### Your instructions
Every line of the data below should be retyped exactly, with no images carried over.

##########

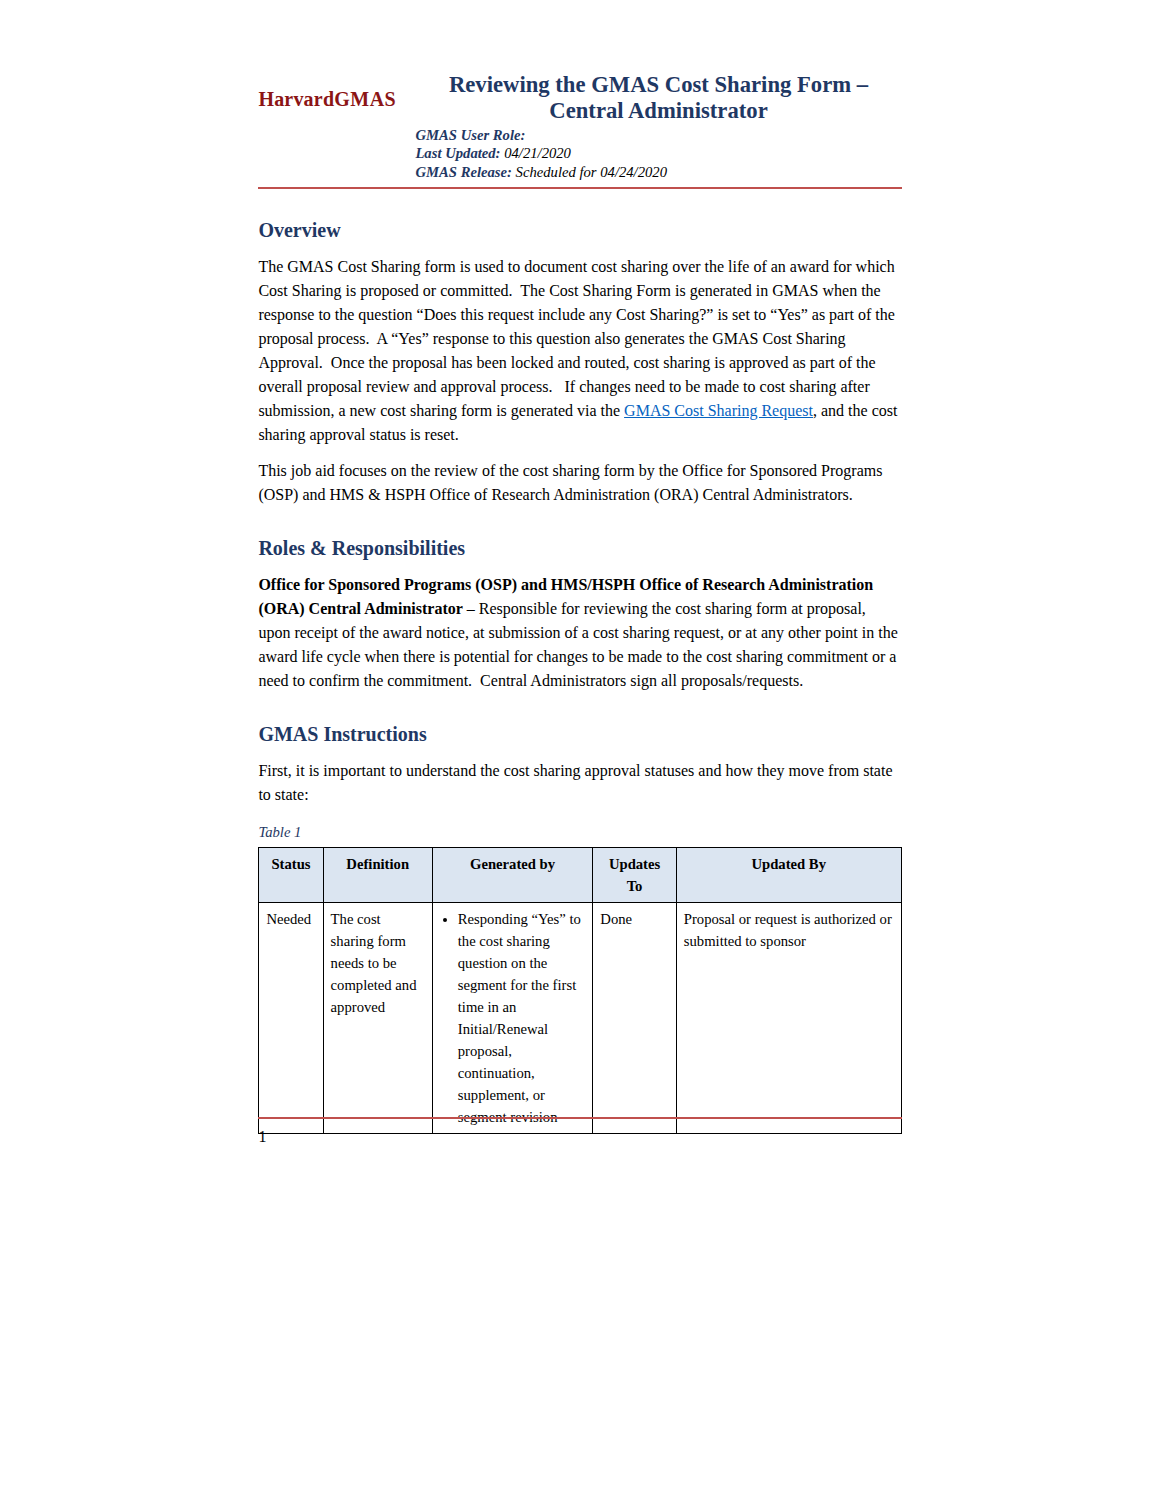Harvard GMAS
Reviewing the GMAS Cost Sharing Form – Central Administrator
GMAS User Role:
Last Updated: 04/21/2020
GMAS Release: Scheduled for 04/24/2020
Overview
The GMAS Cost Sharing form is used to document cost sharing over the life of an award for which Cost Sharing is proposed or committed. The Cost Sharing Form is generated in GMAS when the response to the question “Does this request include any Cost Sharing?” is set to “Yes” as part of the proposal process. A “Yes” response to this question also generates the GMAS Cost Sharing Approval. Once the proposal has been locked and routed, cost sharing is approved as part of the overall proposal review and approval process. If changes need to be made to cost sharing after submission, a new cost sharing form is generated via the GMAS Cost Sharing Request, and the cost sharing approval status is reset.
This job aid focuses on the review of the cost sharing form by the Office for Sponsored Programs (OSP) and HMS & HSPH Office of Research Administration (ORA) Central Administrators.
Roles & Responsibilities
Office for Sponsored Programs (OSP) and HMS/HSPH Office of Research Administration (ORA) Central Administrator – Responsible for reviewing the cost sharing form at proposal, upon receipt of the award notice, at submission of a cost sharing request, or at any other point in the award life cycle when there is potential for changes to be made to the cost sharing commitment or a need to confirm the commitment. Central Administrators sign all proposals/requests.
GMAS Instructions
First, it is important to understand the cost sharing approval statuses and how they move from state to state:
Table 1
| Status | Definition | Generated by | Updates To | Updated By |
| --- | --- | --- | --- | --- |
| Needed | The cost sharing form needs to be completed and approved | Responding “Yes” to the cost sharing question on the segment for the first time in an Initial/Renewal proposal, continuation, supplement, or segment revision | Done | Proposal or request is authorized or submitted to sponsor |
1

##########

### Solution for this problem
Harvard GMAS
Reviewing the GMAS Cost Sharing Form – Central Administrator
GMAS User Role:
Last Updated: 04/21/2020
GMAS Release: Scheduled for 04/24/2020
Overview
The GMAS Cost Sharing form is used to document cost sharing over the life of an award for which Cost Sharing is proposed or committed. The Cost Sharing Form is generated in GMAS when the response to the question “Does this request include any Cost Sharing?” is set to “Yes” as part of the proposal process. A “Yes” response to this question also generates the GMAS Cost Sharing Approval. Once the proposal has been locked and routed, cost sharing is approved as part of the overall proposal review and approval process. If changes need to be made to cost sharing after submission, a new cost sharing form is generated via the GMAS Cost Sharing Request, and the cost sharing approval status is reset.
This job aid focuses on the review of the cost sharing form by the Office for Sponsored Programs (OSP) and HMS & HSPH Office of Research Administration (ORA) Central Administrators.
Roles & Responsibilities
Office for Sponsored Programs (OSP) and HMS/HSPH Office of Research Administration (ORA) Central Administrator – Responsible for reviewing the cost sharing form at proposal, upon receipt of the award notice, at submission of a cost sharing request, or at any other point in the award life cycle when there is potential for changes to be made to the cost sharing commitment or a need to confirm the commitment. Central Administrators sign all proposals/requests.
GMAS Instructions
First, it is important to understand the cost sharing approval statuses and how they move from state to state:
Table 1
| Status | Definition | Generated by | Updates To | Updated By |
| --- | --- | --- | --- | --- |
| Needed | The cost sharing form needs to be completed and approved | Responding “Yes” to the cost sharing question on the segment for the first time in an Initial/Renewal proposal, continuation, supplement, or segment revision | Done | Proposal or request is authorized or submitted to sponsor |
1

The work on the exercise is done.